To-do item: Write out the lines below word for word, from the line with "The policy was" up to and including the line with "Continuing on with my".
******************************
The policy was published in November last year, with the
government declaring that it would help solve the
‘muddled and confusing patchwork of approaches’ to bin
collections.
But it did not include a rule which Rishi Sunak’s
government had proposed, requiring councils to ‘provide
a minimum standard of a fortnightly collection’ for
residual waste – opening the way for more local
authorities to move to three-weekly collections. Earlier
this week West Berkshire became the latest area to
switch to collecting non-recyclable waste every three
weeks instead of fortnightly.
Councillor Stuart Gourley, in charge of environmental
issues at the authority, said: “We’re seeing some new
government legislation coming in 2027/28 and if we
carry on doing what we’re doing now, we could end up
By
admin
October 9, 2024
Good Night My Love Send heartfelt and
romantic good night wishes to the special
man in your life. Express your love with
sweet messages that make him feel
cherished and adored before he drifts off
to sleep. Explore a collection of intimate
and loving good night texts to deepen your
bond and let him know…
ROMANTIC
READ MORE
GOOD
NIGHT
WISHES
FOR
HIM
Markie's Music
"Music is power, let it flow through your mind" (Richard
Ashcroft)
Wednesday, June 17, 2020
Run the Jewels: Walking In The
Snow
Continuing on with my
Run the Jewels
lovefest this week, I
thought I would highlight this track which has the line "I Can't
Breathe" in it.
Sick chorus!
******************************
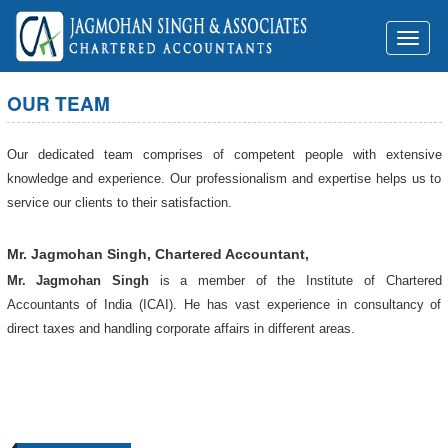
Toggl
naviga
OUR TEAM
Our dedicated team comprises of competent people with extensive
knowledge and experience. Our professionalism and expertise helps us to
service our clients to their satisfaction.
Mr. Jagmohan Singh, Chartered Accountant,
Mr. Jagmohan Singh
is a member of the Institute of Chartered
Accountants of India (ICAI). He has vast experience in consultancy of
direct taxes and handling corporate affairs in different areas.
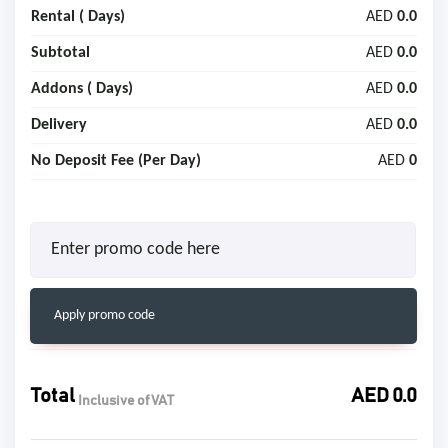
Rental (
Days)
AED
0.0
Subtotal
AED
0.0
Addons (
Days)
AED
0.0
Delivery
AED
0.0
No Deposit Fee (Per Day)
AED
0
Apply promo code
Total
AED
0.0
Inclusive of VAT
******************************
Answer to the problem:
The policy was published in November last year, with the
government declaring that it would help solve the
‘muddled and confusing patchwork of approaches’ to bin
collections.
But it did not include a rule which Rishi Sunak’s
government had proposed, requiring councils to ‘provide
a minimum standard of a fortnightly collection’ for
residual waste – opening the way for more local
authorities to move to three-weekly collections. Earlier
this week West Berkshire became the latest area to
switch to collecting non-recyclable waste every three
weeks instead of fortnightly.
Councillor Stuart Gourley, in charge of environmental
issues at the authority, said: “We’re seeing some new
government legislation coming in 2027/28 and if we
carry on doing what we’re doing now, we could end up
By
admin
October 9, 2024
Good Night My Love Send heartfelt and
romantic good night wishes to the special
man in your life. Express your love with
sweet messages that make him feel
cherished and adored before he drifts off
to sleep. Explore a collection of intimate
and loving good night texts to deepen your
bond and let him know…
ROMANTIC
READ MORE
GOOD
NIGHT
WISHES
FOR
HIM
Markie's Music
"Music is power, let it flow through your mind" (Richard
Ashcroft)
Wednesday, June 17, 2020
Run the Jewels: Walking In The
Snow
Continuing on with my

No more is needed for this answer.